═══ Source records

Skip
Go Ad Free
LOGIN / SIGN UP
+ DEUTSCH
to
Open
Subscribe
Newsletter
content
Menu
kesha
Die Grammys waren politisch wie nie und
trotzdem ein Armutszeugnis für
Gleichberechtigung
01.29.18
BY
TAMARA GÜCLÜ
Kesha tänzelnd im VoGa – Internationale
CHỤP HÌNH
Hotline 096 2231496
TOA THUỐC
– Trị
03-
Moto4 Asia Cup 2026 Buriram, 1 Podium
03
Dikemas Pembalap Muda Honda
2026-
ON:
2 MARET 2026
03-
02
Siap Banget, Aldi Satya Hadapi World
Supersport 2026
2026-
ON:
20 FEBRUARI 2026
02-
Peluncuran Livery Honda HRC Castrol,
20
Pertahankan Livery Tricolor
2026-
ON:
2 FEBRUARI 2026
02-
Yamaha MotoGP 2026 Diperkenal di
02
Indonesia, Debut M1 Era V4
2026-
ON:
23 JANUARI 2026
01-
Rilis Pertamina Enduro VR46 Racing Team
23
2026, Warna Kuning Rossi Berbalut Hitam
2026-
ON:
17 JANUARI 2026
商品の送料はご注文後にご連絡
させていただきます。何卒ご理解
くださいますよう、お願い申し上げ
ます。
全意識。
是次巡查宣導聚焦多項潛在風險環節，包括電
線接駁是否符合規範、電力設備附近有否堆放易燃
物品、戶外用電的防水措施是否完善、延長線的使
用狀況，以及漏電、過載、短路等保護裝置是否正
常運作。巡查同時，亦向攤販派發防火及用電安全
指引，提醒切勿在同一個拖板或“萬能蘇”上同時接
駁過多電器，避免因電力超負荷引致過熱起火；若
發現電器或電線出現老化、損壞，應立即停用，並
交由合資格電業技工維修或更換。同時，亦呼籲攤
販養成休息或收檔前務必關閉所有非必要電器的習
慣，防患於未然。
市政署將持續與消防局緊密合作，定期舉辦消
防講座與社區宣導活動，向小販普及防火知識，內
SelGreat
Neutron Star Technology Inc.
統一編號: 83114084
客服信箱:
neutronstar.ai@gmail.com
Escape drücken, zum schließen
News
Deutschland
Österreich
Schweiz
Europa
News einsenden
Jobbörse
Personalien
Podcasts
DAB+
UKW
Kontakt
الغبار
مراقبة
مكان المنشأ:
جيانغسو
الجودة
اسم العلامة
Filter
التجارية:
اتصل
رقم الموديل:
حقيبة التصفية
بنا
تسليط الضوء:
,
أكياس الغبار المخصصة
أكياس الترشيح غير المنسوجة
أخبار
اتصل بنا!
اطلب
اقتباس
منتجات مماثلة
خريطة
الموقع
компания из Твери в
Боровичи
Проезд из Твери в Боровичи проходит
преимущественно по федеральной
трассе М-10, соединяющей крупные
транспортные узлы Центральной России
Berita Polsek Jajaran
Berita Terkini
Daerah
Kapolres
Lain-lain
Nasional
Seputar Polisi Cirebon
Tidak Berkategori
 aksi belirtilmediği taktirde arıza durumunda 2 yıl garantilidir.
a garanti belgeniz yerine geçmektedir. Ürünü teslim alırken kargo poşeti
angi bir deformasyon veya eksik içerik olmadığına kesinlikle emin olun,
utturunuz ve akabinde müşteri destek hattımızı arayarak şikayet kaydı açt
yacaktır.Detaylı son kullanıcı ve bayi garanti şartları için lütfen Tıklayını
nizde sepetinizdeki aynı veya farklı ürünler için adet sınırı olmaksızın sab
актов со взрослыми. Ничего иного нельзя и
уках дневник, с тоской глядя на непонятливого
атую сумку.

══════

Please give an exact restatement of only the lines from the beginning of the material above to the line with "utturunuz ve akabinde", inclusive.

Exercise result
Skip
Go Ad Free
LOGIN / SIGN UP
+ DEUTSCH
to
Open
Subscribe
Newsletter
content
Menu
kesha
Die Grammys waren politisch wie nie und
trotzdem ein Armutszeugnis für
Gleichberechtigung
01.29.18
BY
TAMARA GÜCLÜ
Kesha tänzelnd im VoGa – Internationale
CHỤP HÌNH
Hotline 096 2231496
TOA THUỐC
– Trị
03-
Moto4 Asia Cup 2026 Buriram, 1 Podium
03
Dikemas Pembalap Muda Honda
2026-
ON:
2 MARET 2026
03-
02
Siap Banget, Aldi Satya Hadapi World
Supersport 2026
2026-
ON:
20 FEBRUARI 2026
02-
Peluncuran Livery Honda HRC Castrol,
20
Pertahankan Livery Tricolor
2026-
ON:
2 FEBRUARI 2026
02-
Yamaha MotoGP 2026 Diperkenal di
02
Indonesia, Debut M1 Era V4
2026-
ON:
23 JANUARI 2026
01-
Rilis Pertamina Enduro VR46 Racing Team
23
2026, Warna Kuning Rossi Berbalut Hitam
2026-
ON:
17 JANUARI 2026
商品の送料はご注文後にご連絡
させていただきます。何卒ご理解
くださいますよう、お願い申し上げ
ます。
全意識。
是次巡查宣導聚焦多項潛在風險環節，包括電
線接駁是否符合規範、電力設備附近有否堆放易燃
物品、戶外用電的防水措施是否完善、延長線的使
用狀況，以及漏電、過載、短路等保護裝置是否正
常運作。巡查同時，亦向攤販派發防火及用電安全
指引，提醒切勿在同一個拖板或“萬能蘇”上同時接
駁過多電器，避免因電力超負荷引致過熱起火；若
發現電器或電線出現老化、損壞，應立即停用，並
交由合資格電業技工維修或更換。同時，亦呼籲攤
販養成休息或收檔前務必關閉所有非必要電器的習
慣，防患於未然。
市政署將持續與消防局緊密合作，定期舉辦消
防講座與社區宣導活動，向小販普及防火知識，內
SelGreat
Neutron Star Technology Inc.
統一編號: 83114084
客服信箱:
neutronstar.ai@gmail.com
Escape drücken, zum schließen
News
Deutschland
Österreich
Schweiz
Europa
News einsenden
Jobbörse
Personalien
Podcasts
DAB+
UKW
Kontakt
الغبار
مراقبة
مكان المنشأ:
جيانغسو
الجودة
اسم العلامة
Filter
التجارية:
اتصل
رقم الموديل:
حقيبة التصفية
بنا
تسليط الضوء:
,
أكياس الغبار المخصصة
أكياس الترشيح غير المنسوجة
أخبار
اتصل بنا!
اطلب
اقتباس
منتجات مماثلة
خريطة
الموقع
компания из Твери в
Боровичи
Проезд из Твери в Боровичи проходит
преимущественно по федеральной
трассе М-10, соединяющей крупные
транспортные узлы Центральной России
Berita Polsek Jajaran
Berita Terkini
Daerah
Kapolres
Lain-lain
Nasional
Seputar Polisi Cirebon
Tidak Berkategori
 aksi belirtilmediği taktirde arıza durumunda 2 yıl garantilidir.
a garanti belgeniz yerine geçmektedir. Ürünü teslim alırken kargo poşeti
angi bir deformasyon veya eksik içerik olmadığına kesinlikle emin olun,
utturunuz ve akabinde müşteri destek hattımızı arayarak şikayet kaydı açt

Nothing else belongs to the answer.